> **DATA FOR PROCESSING**
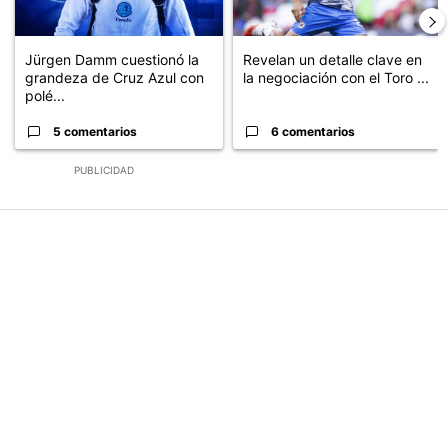
Jürgen Damm cuestionó la
Revelan un detalle clave en
grandeza de Cruz Azul con
la negociación con el Toro ...
polé...
5 comentarios
6 comentarios
PUBLICIDAD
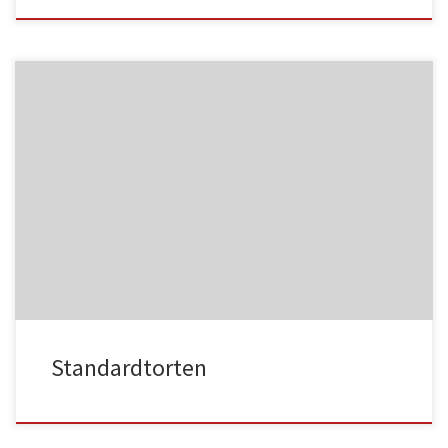
NC013
HA021
NC014
HA022
Standardtorten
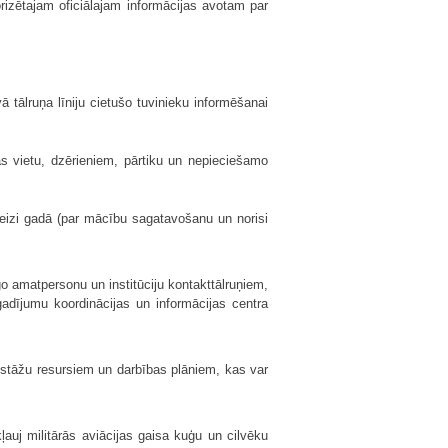
orizētajam oficiālajam informācijas avotam par
 tālruņa līniju cietušo tuvinieku informēšanai
s vietu, dzērieniem, pārtiku un nepieciešamo
reizi gadā (par mācību sagatavošanu un norisi
o amatpersonu un institūciju kontakttālruņiem,
gadījumu koordinācijas un informācijas centra
estāžu resursiem un darbības plāniem, kas var
auj militārās aviācijas gaisa kuģu un cilvēku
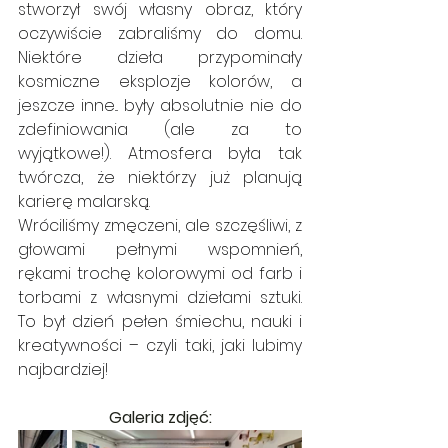
stworzył swój własny obraz, który 
oczywiście zabraliśmy do domu. 
Niektóre dzieła przypominały 
kosmiczne eksplozje kolorów, a 
jeszcze inne... były absolutnie nie do 
zdefiniowania (ale za to 
wyjątkowe!). Atmosfera była tak 
twórcza, że niektórzy już planują 
karierę malarską.
Wróciliśmy zmęczeni, ale szczęśliwi, z 
głowami pełnymi wspomnień, 
rękami trochę kolorowymi od farb i 
torbami z własnymi dziełami sztuki. 
To był dzień pełen śmiechu, nauki i 
kreatywności – czyli taki, jaki lubimy 
najbardziej!
Galeria zdjęć:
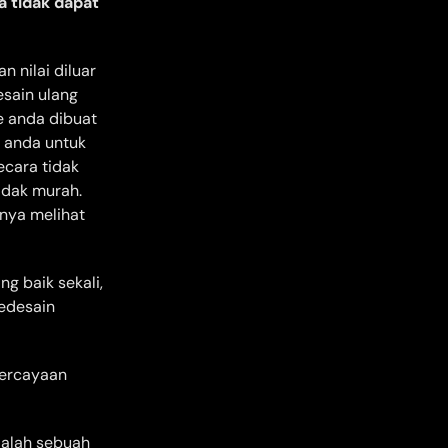
a tidak dapat
 nilai diluar
esain ulang
e anda dibuat
n anda untuk
ecara tidak
idak murah.
nya melihat
g baik sekali,
edesain
percayaan
dalah sebuah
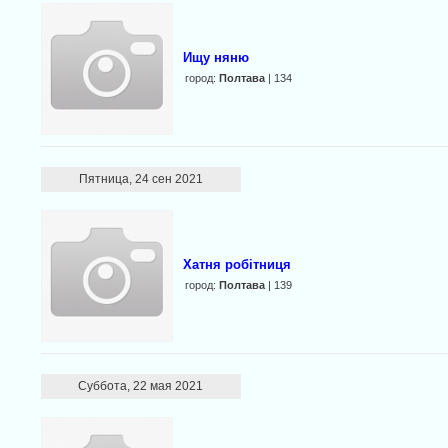
Ищу няню
город:
Полтава
| 134
Пятница, 24 сен 2021
Хатня робітниця
город:
Полтава
| 139
Суббота, 22 мая 2021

> **TASK DESCRIPTION**
Return the lines above unchanged, starting at the beginning of the rows and ending at the line that contains "auj militārās aviācijas gaisa kuģu un cilvēku", with both ends included. Leave the pictures out.

> **ANSWER AREA**
Jürgen Damm cuestionó la
Revelan un detalle clave en
grandeza de Cruz Azul con
la negociación con el Toro ...
polé...
5 comentarios
6 comentarios
PUBLICIDAD
NC013
HA021
NC014
HA022
Standardtorten
orizētajam oficiālajam informācijas avotam par
 tālruņa līniju cietušo tuvinieku informēšanai
s vietu, dzērieniem, pārtiku un nepieciešamo
reizi gadā (par mācību sagatavošanu un norisi
o amatpersonu un institūciju kontakttālruņiem,
gadījumu koordinācijas un informācijas centra
estāžu resursiem un darbības plāniem, kas var
auj militārās aviācijas gaisa kuģu un cilvēku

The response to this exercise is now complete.